Our crew comprised of little more than a couple of ‘oarsmen’ and a cook but we were in safe hands as they seemed professional sorts. Traditional lanterns would light our way as the sun began to dip below the horizon and we headed across the vast lagoon, criss-crossing paths with other houseboats, all engaged in the frantic search to find the best place to anchor for the night.
Once settled somewhere other than where we had begun, couldn’t say exactly where that was, we started on our curry dinner which was very tasty but becoming a little monotonous by this time. With a sea-shanty or two and a drop of the hard stuff (nope, only water) we tucked ourselves away in our cabin and slept through the night, awoken only by the movement of the boat as she manoeuvred her way back out and into the lagoon next morning. A most enjoyable day was had exploring the lagoon and inner canals where people still live on strips of land only a few metres wide, where the waterway is their principal means of communication and trade and sacks of cashew nuts and coconuts can be seen piled high along the banks and jetties.
Quaint as it was, with people washing their clothes, washing their dishes, washing themselves and even a bit sewerage discharge here and there, it was a scary moment ordering the fresh, local catches of the day at a bank-side cafe. Frightened by the prospect of dysentery, beri-beri or even swamp fever, it took some nerve to eat a lunch of locally caught fried shrimp. As we say, ‘fortune favours the brave’ so the shrimp were gingerly eaten and washed down with a local brew of coconut moonshine that was milky in colour and tasted like armpit sweat with a twist of sock odour. At ninety per cent proof it should be kept away from naked flames and it was supposed to counteract any possibility of food poisoning. The shrimp was eaten, the hooch was drank and hey presto – no ill effects.
Note for travellers – ALWAYS EAT WHERE THE LOCALS EAT!
We passed many homes, some quite luxurious, others dilapidated but still being used. All were brightly coloured and they lined the banks shaded by swaying palm trees, shimmering rice paddy fields lay beyond where workers painstakingly planted and harvested their own and commercial rice crops. The Malabar Backwaters were a beautiful and peaceful setting, along the way we encountered some smaller, traditional boats with their huge sails and enormous, carved dragon prows. Later in the day we spent several hours sailing down the smaller tributaries in one of these boats where we silently crept up on unsuspecting locals and took their photos as they went about their daily business.
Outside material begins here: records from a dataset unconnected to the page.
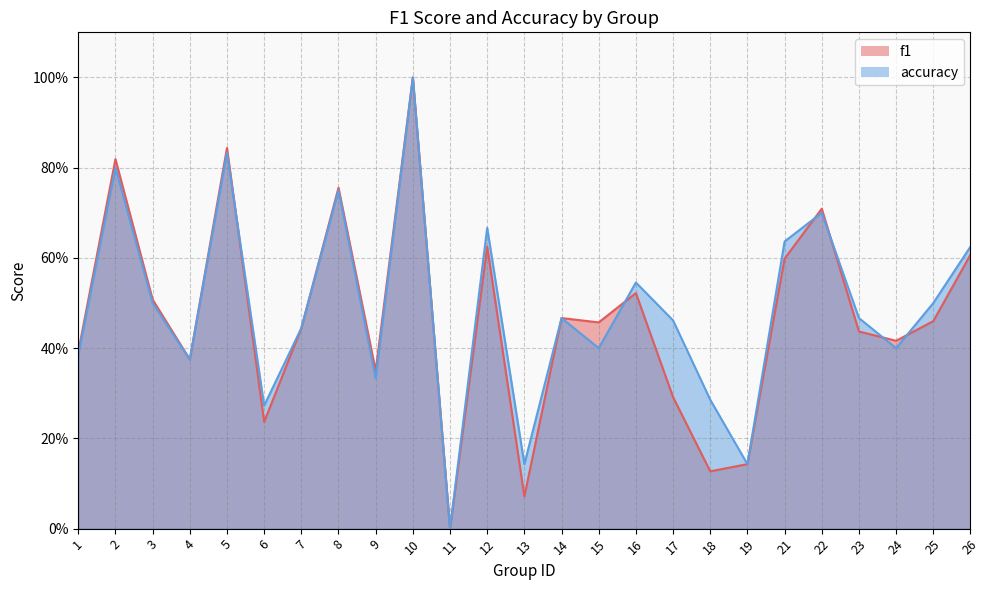

Is it true that f1 equals 0.3 at 25?

False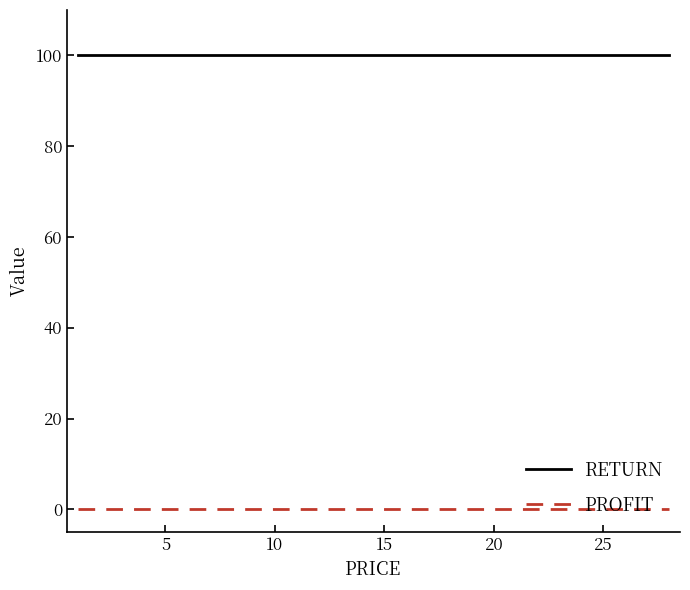

List the series in order of their peak value, highest first.

RETURN, PROFIT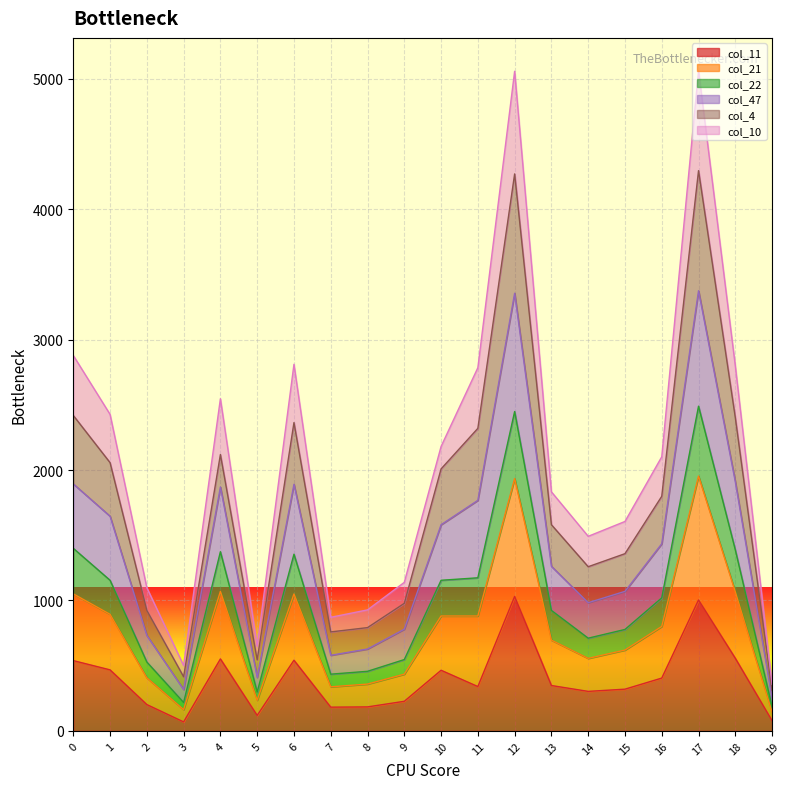

What is the difference between the second highest and second lowest values in the col_11 series?

926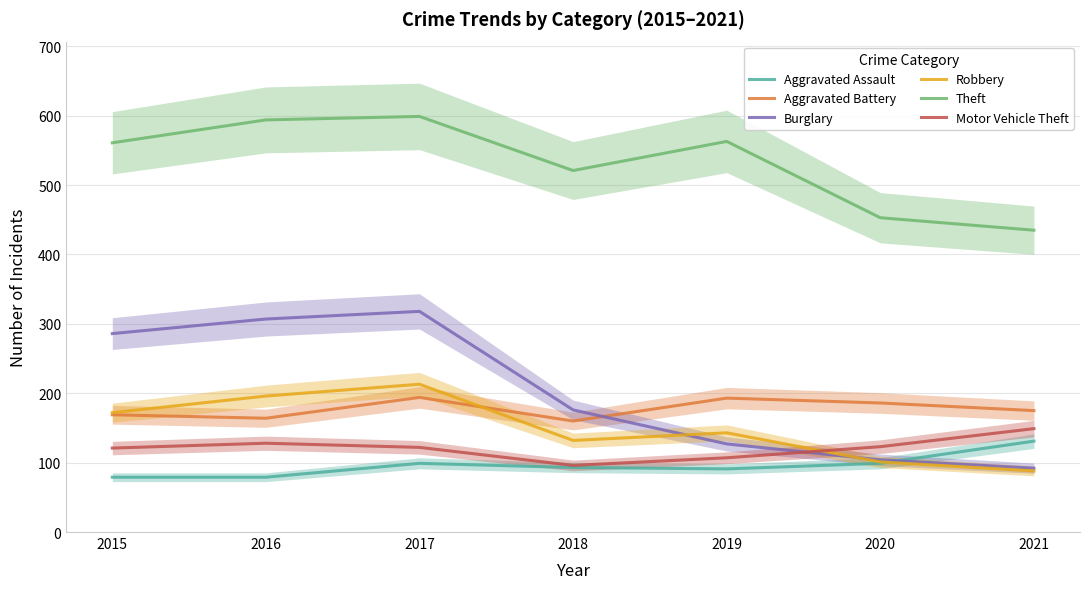

Which series has the largest total across all categories?

Theft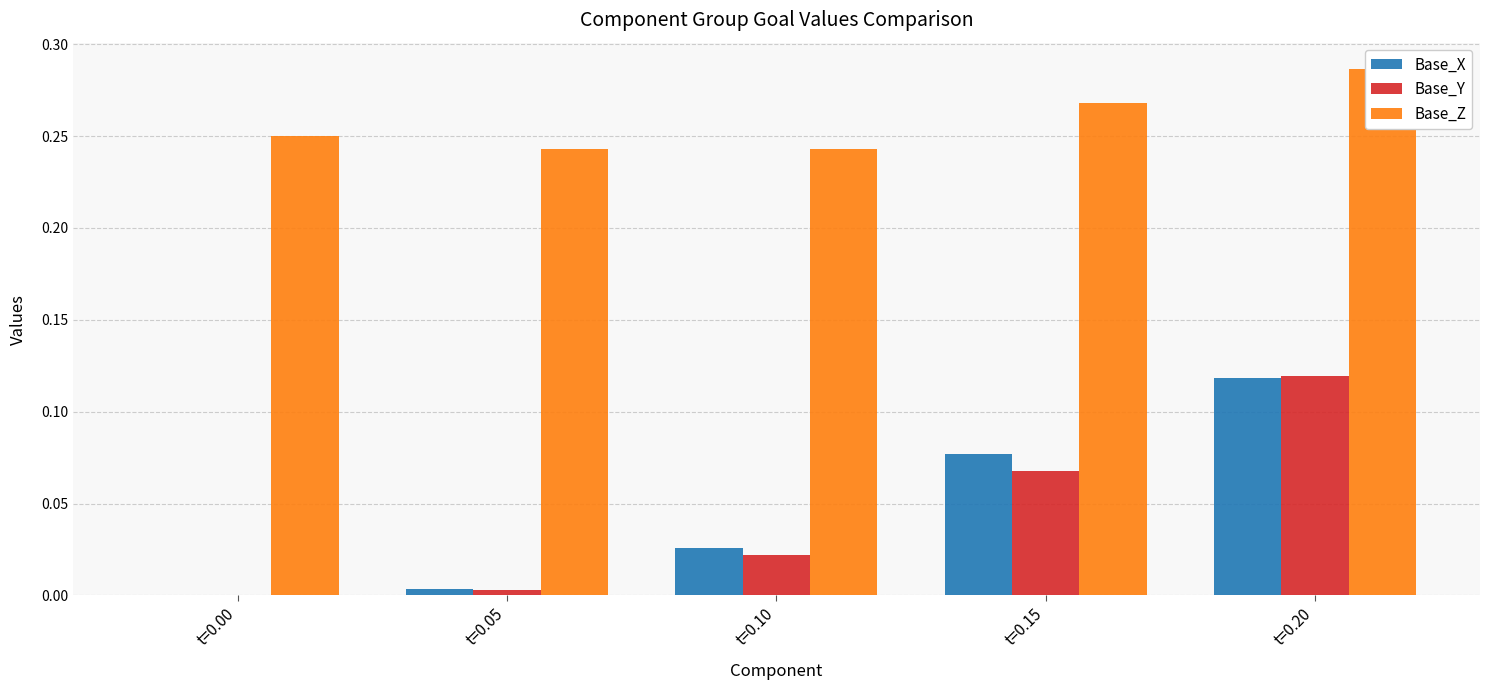

At which category is the sum across all series the highest?

t=0.20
Having avoided the monsoon rains thus far, it was time for the heavens to open but life on the canals carried on – school runs, shoppers, commuters, fishing and goods being transported.
Then it really rained…
The downpour was soon over and we were, once again, sedately cruising the canals and backwaters, looking in on a simpler way of life that revolved around the waters. Migrants are often seen in these parts this time of year, gypsies by all accounts, who come with their families, circular boats literally strapped to their backs, who sleep out in the open and catch fish to eat and sell, merely existing on the fringes of society. They seemed amiable enough and we provided a pleasant distraction for them as they starred in amazement at our pale skins and the blonde hair of the young one.
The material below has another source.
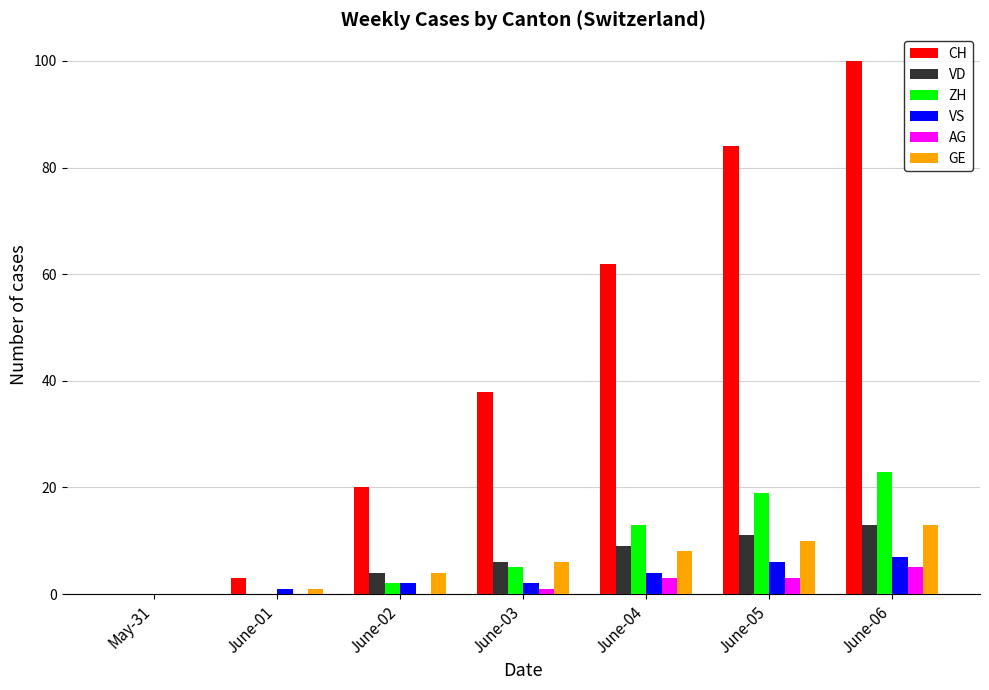

Between June-02 and June-04, which series saw the biggest shift?

CH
Finally making landfall, we took off to the nearest village to witness the harsh realities of life in these parts; Winkle Pickers picked winkles and Coir Weavers made rope.
We wandered the villages and bridges, the strips of land between canals and the lush plantations where a work/life balance was always a dream away; work meant survival.
Our next stay was in a hostel on the canal itself, a trip in two punts to get to our room and then it was bed time after yet another delicious curry. Just when you think you can’t face another curry, a delicious meal arrives and there’s no going back. In with the fingers and get it down ya!
It would soon be time to head to our final destination. A journey South and further onwards to the tip of Southern India itself where we would look across the sea to Antarctica, although even on a clear day we would not be able to see any land itself but technically it was possible.